= Santas Anonymous =

Annual charitable campaign in Edmonton, Alberta, Canada

Santas Anonymous is an annual campaign providing new toys for families in need in Edmonton, Alberta, Canada.

Santas Anonymous began in 1955 when CHED radio general manager Jerry Forbes learned there were many children in Edmonton "who simply went without a gift during the Christmas season." When Forbes was asked why he started Santas Anonymous, he said

"wouldn't it be great if there would be no needy kids..and every kid had a present...not a used present...with wheels stuck on and repainted....but a brand new present. From that modest start we said well...lets do it. So we went ahead and for the first few years we ran it up on the second floor here just with my staff and from there it just grew and grew and now its part of the overall system of the Christmas Bureau ."

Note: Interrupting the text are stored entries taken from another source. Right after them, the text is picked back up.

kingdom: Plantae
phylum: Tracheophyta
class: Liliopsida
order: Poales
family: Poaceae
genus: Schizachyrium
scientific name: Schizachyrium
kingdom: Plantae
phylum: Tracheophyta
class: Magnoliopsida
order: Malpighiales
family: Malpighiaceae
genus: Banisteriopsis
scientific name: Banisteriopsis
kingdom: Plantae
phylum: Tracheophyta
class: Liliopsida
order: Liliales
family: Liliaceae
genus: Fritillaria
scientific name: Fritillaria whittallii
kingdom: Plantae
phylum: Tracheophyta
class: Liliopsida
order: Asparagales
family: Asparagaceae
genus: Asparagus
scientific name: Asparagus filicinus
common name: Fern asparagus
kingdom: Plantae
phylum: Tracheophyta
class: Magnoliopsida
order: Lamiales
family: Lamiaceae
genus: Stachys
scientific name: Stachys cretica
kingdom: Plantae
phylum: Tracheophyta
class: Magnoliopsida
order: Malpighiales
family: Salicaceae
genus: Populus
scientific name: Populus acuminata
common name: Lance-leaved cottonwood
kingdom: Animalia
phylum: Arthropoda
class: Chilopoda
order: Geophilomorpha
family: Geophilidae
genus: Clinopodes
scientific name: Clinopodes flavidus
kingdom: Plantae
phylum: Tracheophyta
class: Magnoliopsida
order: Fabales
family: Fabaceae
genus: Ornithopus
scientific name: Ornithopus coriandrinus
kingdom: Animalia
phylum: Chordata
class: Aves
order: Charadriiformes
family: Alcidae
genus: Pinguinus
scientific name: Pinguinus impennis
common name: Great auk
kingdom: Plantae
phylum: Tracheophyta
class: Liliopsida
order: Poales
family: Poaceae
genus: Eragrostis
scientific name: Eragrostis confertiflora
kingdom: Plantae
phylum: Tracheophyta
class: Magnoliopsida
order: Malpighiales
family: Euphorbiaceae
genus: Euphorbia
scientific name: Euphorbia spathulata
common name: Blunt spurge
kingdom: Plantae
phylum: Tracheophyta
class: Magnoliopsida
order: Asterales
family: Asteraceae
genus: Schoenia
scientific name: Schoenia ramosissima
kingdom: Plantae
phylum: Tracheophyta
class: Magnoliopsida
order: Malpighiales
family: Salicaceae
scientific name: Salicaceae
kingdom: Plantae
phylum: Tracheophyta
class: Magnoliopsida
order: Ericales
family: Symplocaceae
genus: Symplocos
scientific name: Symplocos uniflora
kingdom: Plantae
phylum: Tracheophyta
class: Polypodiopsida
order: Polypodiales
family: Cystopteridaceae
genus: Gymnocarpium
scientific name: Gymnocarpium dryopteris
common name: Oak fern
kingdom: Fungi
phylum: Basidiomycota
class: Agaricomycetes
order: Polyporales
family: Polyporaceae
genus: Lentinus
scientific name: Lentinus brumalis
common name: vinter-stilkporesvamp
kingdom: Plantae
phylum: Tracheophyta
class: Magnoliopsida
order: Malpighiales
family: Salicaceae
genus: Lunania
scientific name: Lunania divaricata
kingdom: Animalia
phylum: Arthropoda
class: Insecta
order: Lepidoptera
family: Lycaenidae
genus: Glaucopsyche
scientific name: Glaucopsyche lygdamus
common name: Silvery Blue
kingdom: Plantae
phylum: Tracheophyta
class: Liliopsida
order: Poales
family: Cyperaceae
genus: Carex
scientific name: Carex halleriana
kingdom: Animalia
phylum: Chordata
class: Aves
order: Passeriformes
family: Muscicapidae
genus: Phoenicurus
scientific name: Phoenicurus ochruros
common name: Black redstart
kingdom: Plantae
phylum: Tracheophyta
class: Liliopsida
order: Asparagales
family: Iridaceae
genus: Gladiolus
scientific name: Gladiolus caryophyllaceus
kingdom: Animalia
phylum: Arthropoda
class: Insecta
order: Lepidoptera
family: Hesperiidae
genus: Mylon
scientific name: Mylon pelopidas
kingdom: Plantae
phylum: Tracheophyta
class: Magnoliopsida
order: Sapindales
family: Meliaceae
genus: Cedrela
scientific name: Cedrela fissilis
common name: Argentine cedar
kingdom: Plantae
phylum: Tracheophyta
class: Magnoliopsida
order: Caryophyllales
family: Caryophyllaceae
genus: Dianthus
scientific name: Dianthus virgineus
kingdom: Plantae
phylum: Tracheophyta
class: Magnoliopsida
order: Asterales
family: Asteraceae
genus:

From a few thousand children in 1955, the charity has grown to over 25,000 children. The program owes its success to hundreds of volunteers who wrap and deliver toys, and the generosity of thousands of Edmontonians who drop new, unwrapped toys off at collection sites located throughout the Edmonton area.

The Edmonton based Santas Anonymous should not be confused with the student run campaign Father Mercredi Santas (Also known as Santas Anonymous), which is run by students in Fort McMurray, Alberta.